Task prompt — Nothing but the lines below between the line holding "relocated | tomate" and the line holding "relocated | limón", inclusive, should appear in the answer, each set down exactly.

Data to examine —
▶
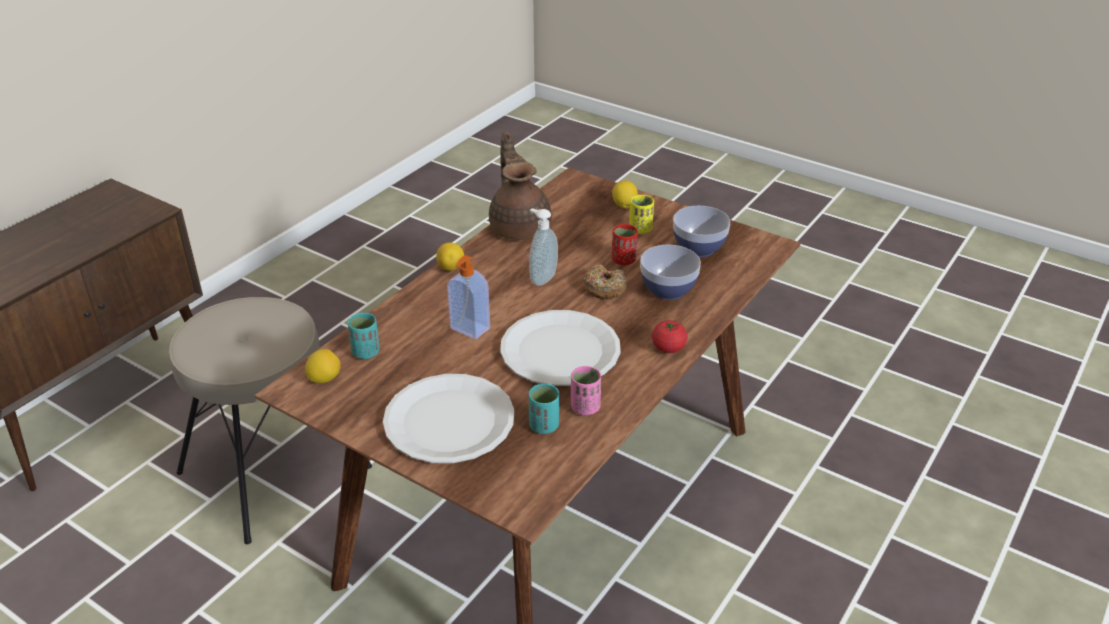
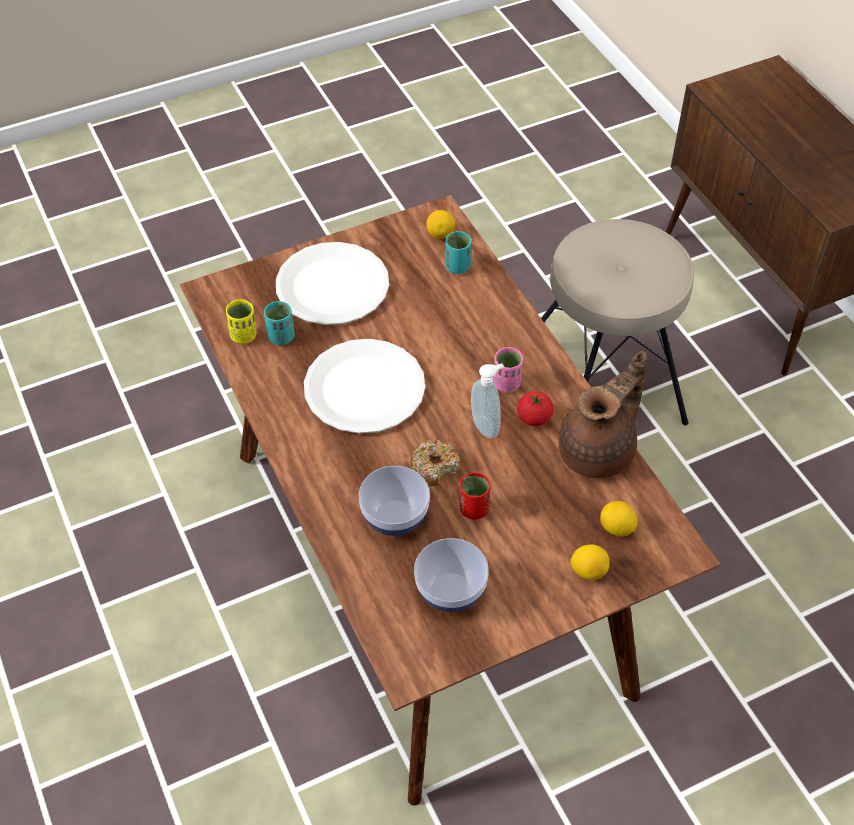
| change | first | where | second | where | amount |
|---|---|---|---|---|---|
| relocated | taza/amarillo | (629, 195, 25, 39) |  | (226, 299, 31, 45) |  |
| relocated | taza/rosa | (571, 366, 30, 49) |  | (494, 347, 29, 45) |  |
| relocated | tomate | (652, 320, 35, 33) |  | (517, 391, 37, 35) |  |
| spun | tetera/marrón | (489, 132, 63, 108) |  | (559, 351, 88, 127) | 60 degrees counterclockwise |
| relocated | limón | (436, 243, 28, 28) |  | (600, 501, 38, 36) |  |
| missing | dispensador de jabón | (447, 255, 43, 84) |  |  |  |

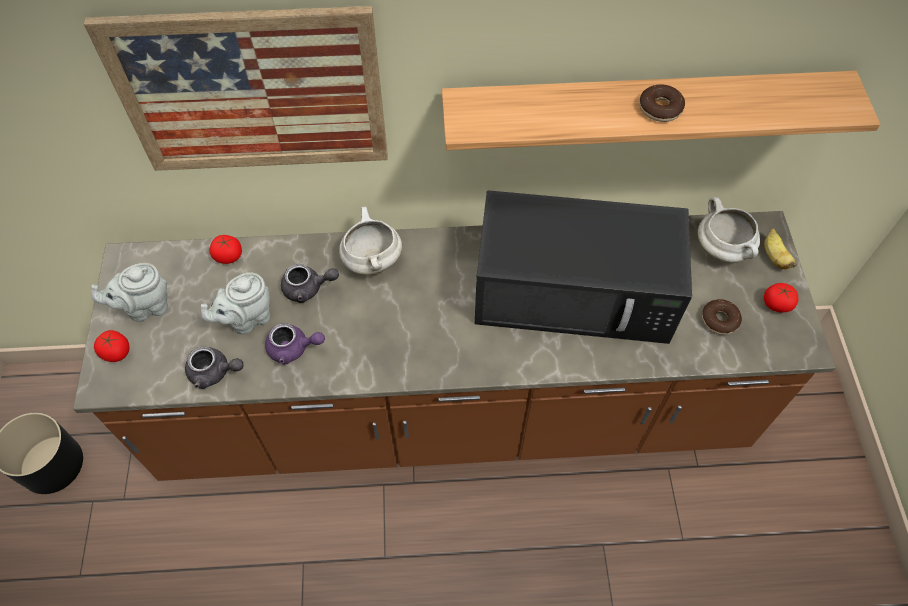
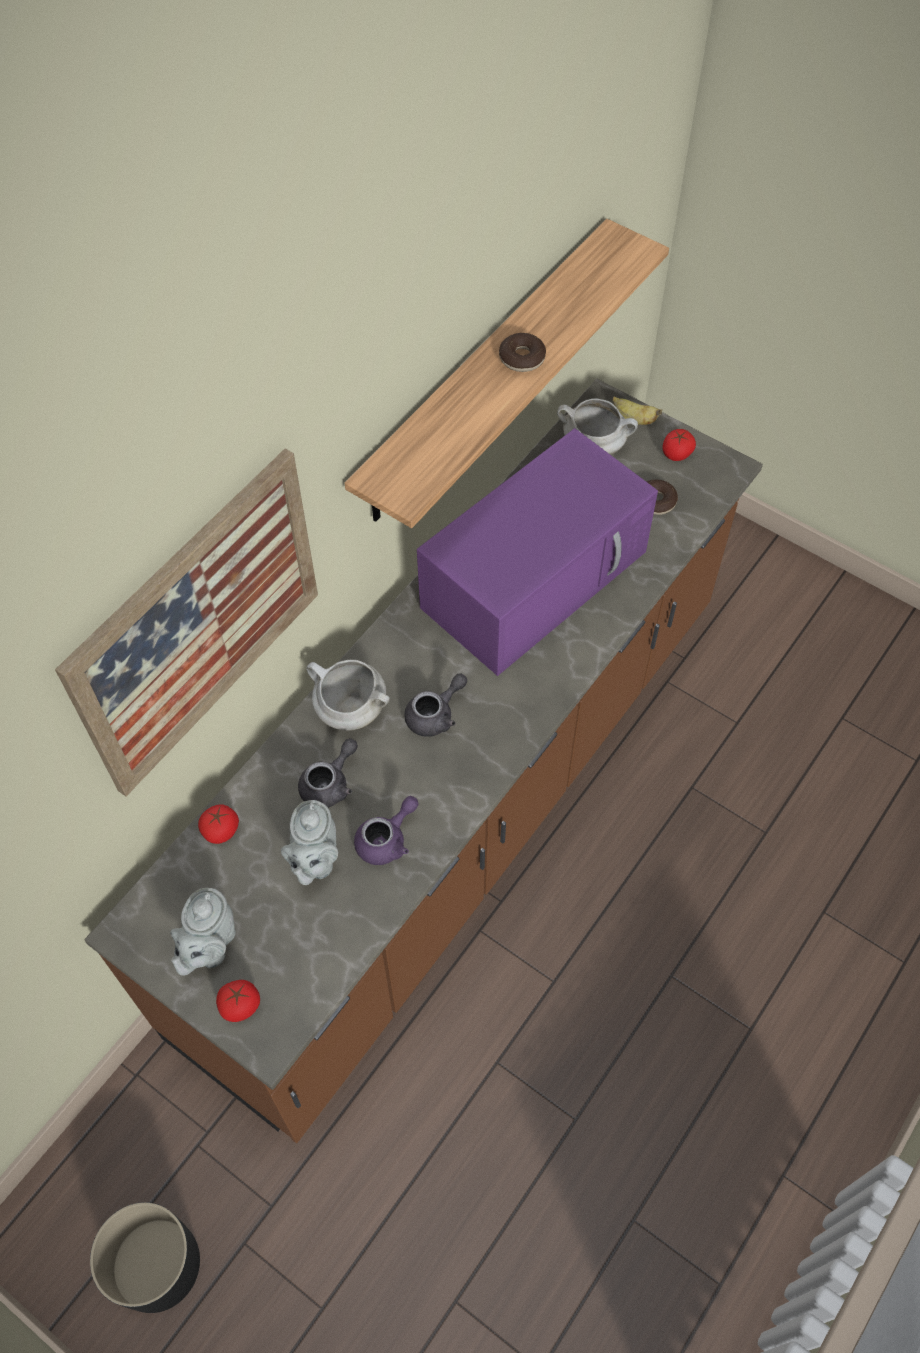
| change | first | where | second | where | amount |
|---|---|---|---|---|---|
| relocated | tetera/gris | (185, 347, 59, 42) |  | (404, 673, 63, 64) |  |
| colour | microondas/negro | (475, 190, 217, 154) | microondas/morado | (417, 428, 241, 248) |  |

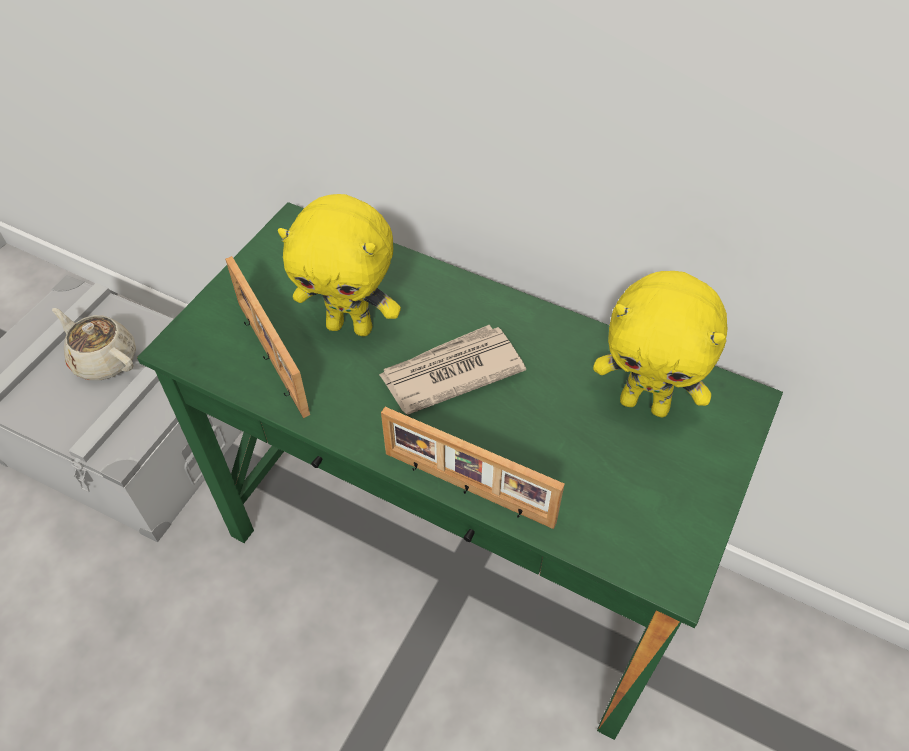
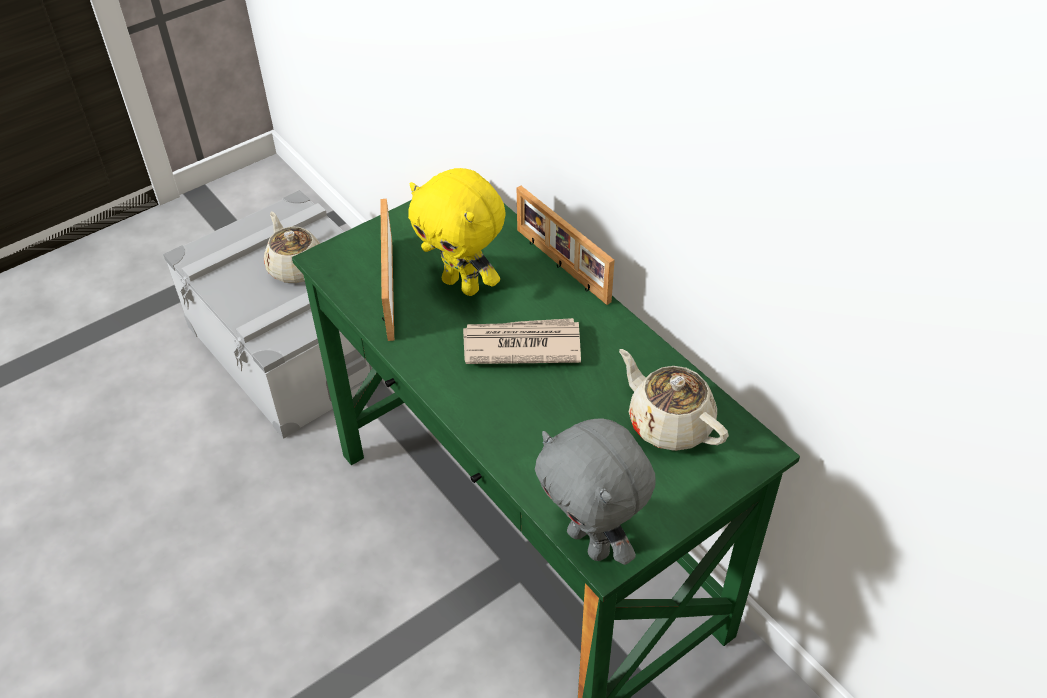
| change | first | where | second | where | amount |
|---|---|---|---|---|---|
| relocated | portarretratos | (381, 407, 184, 122) |  | (517, 186, 97, 119) |  |
| appeared |  |  | peluche/gris | (535, 419, 121, 146) |  |
| exchanged | peluche/amarillo | (593, 271, 134, 146) | tetera/beis | (619, 349, 110, 102) |  |

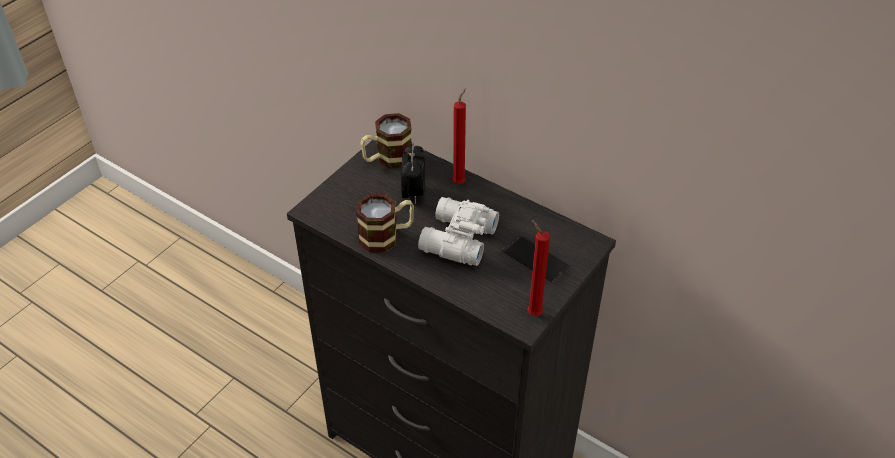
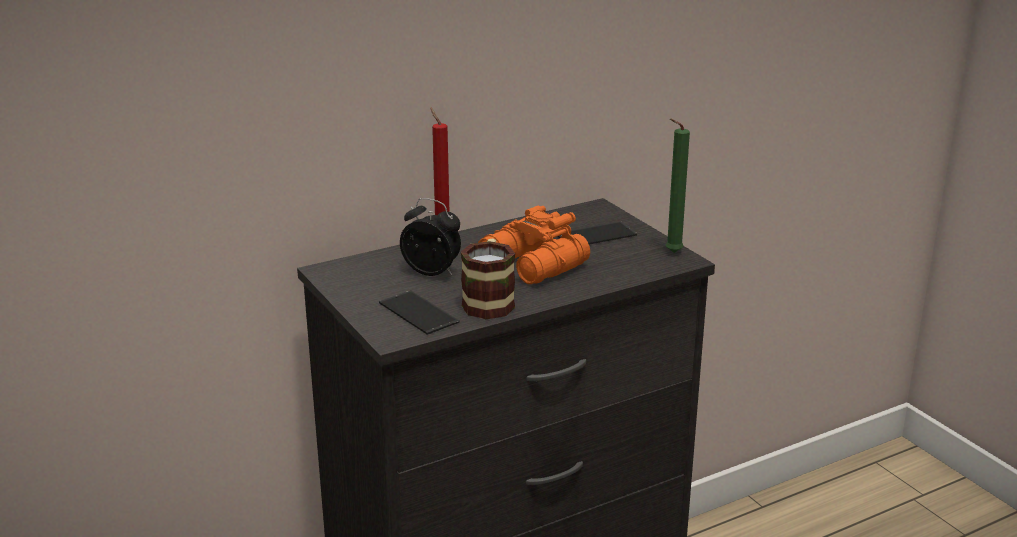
| change | first | where | second | where | amount |
|---|---|---|---|---|---|
| appeared |  |  | móvil | (379, 290, 81, 45) |  |
| colour | prismáticos/blanco | (418, 197, 81, 69) | prismáticos/naranja | (478, 206, 112, 78) |  |
| colour | vela/rojo | (527, 220, 23, 96) | vela/verde | (666, 119, 24, 134) |  |
| missing | taza grande | (361, 113, 51, 56) |  |  |  |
◀
Result —
| relocated | tomate | (652, 320, 35, 33) |  | (517, 391, 37, 35) |  |
| spun | tetera/marrón | (489, 132, 63, 108) |  | (559, 351, 88, 127) | 60 degrees counterclockwise |
| relocated | limón | (436, 243, 28, 28) |  | (600, 501, 38, 36) |  |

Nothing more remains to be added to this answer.